(WORK TO BE COMPLETED): Start at the line with "pinky tip: (845, 754)" in the records below, stop at the line with "thumb ip: (907, 776)", and return every line in that span exactly, the two end lines included.
┌─ MATERIAL PROVIDED
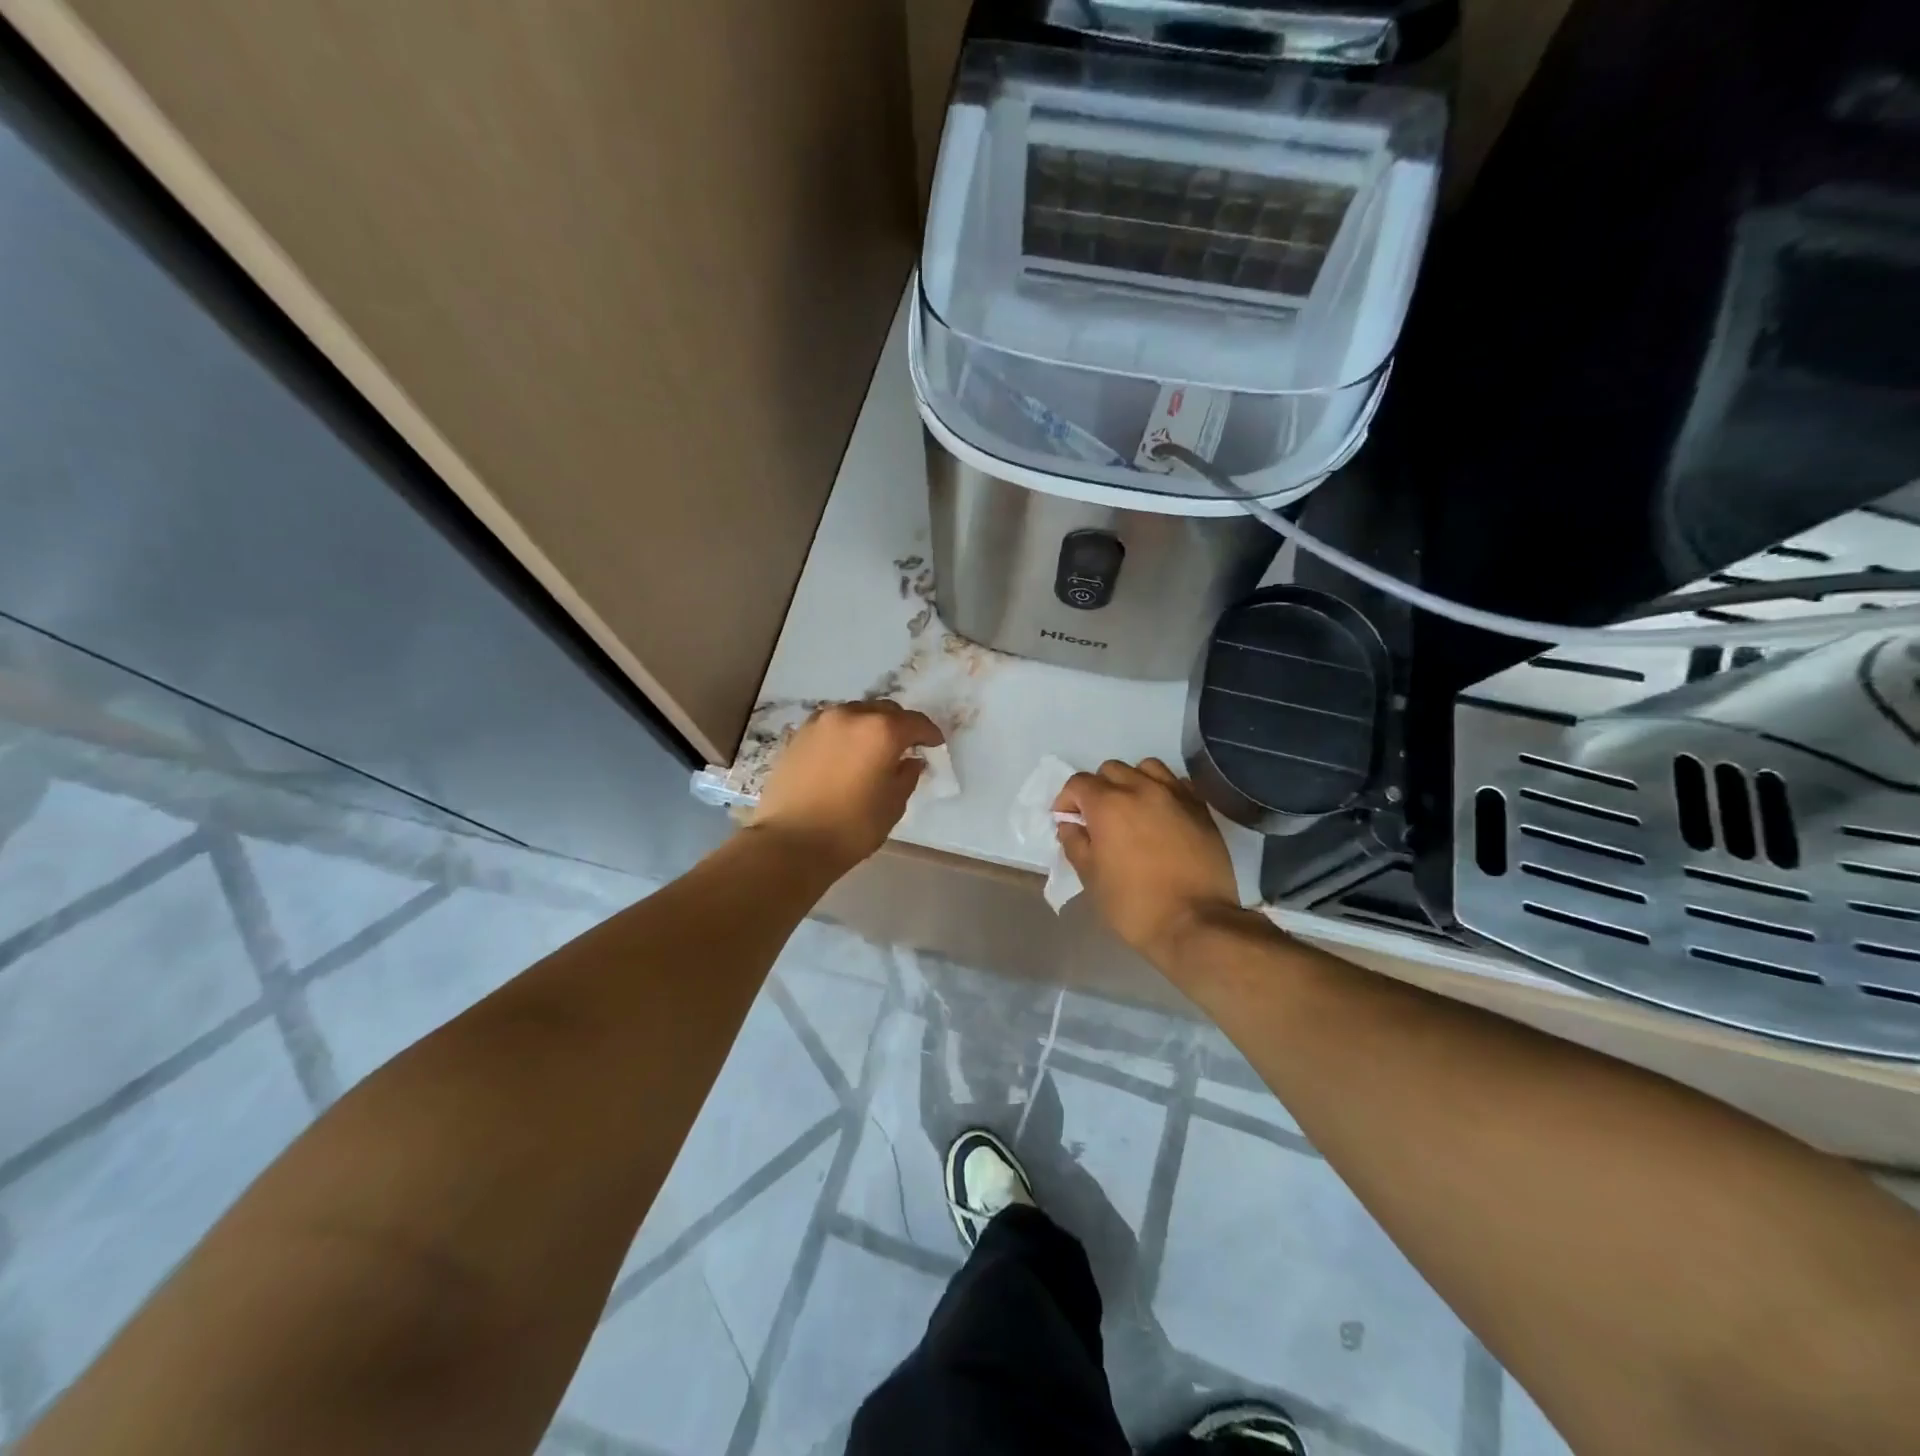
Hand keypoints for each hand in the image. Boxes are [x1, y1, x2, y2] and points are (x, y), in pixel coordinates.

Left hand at [752, 701, 944, 867]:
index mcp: (882, 730)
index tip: (934, 745)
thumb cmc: (851, 827)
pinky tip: (845, 754)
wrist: (790, 842)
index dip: (929, 733)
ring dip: (870, 725)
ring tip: (873, 750)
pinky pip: (832, 725)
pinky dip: (845, 733)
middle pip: (885, 710)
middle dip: (899, 725)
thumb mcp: (893, 805)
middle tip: (905, 747)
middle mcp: (852, 715)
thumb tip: (910, 761)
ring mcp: (821, 722)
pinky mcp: (799, 735)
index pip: (915, 722)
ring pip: (856, 713)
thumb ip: (907, 776)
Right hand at [1054, 759, 1252, 964]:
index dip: (1067, 800)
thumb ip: (1075, 843)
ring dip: (1132, 782)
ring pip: (1146, 768)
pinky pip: (1177, 783)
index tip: (1067, 821)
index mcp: (1108, 805)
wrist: (1195, 923)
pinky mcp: (1200, 808)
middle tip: (1098, 818)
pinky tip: (1161, 814)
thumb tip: (1070, 824)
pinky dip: (1164, 790)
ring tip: (1132, 808)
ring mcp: (1175, 795)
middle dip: (1098, 788)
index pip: (1078, 783)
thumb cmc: (1134, 904)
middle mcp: (1141, 789)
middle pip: (1111, 770)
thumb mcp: (1091, 878)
└─
(PROBLEM SOLUTION):
pinky tip: (845, 754)
wrist: (790, 842)
index dip: (929, 733)
ring dip: (870, 725)
ring tip: (873, 750)
pinky pip: (832, 725)
pinky dip: (845, 733)
middle pip: (885, 710)
middle dip: (899, 725)
thumb mcp: (893, 805)
middle tip: (905, 747)
middle mcp: (852, 715)
thumb tip: (910, 761)
ring mcp: (821, 722)
pinky mcp: (799, 735)
index pip: (915, 722)
ring pip: (856, 713)
thumb ip: (907, 776)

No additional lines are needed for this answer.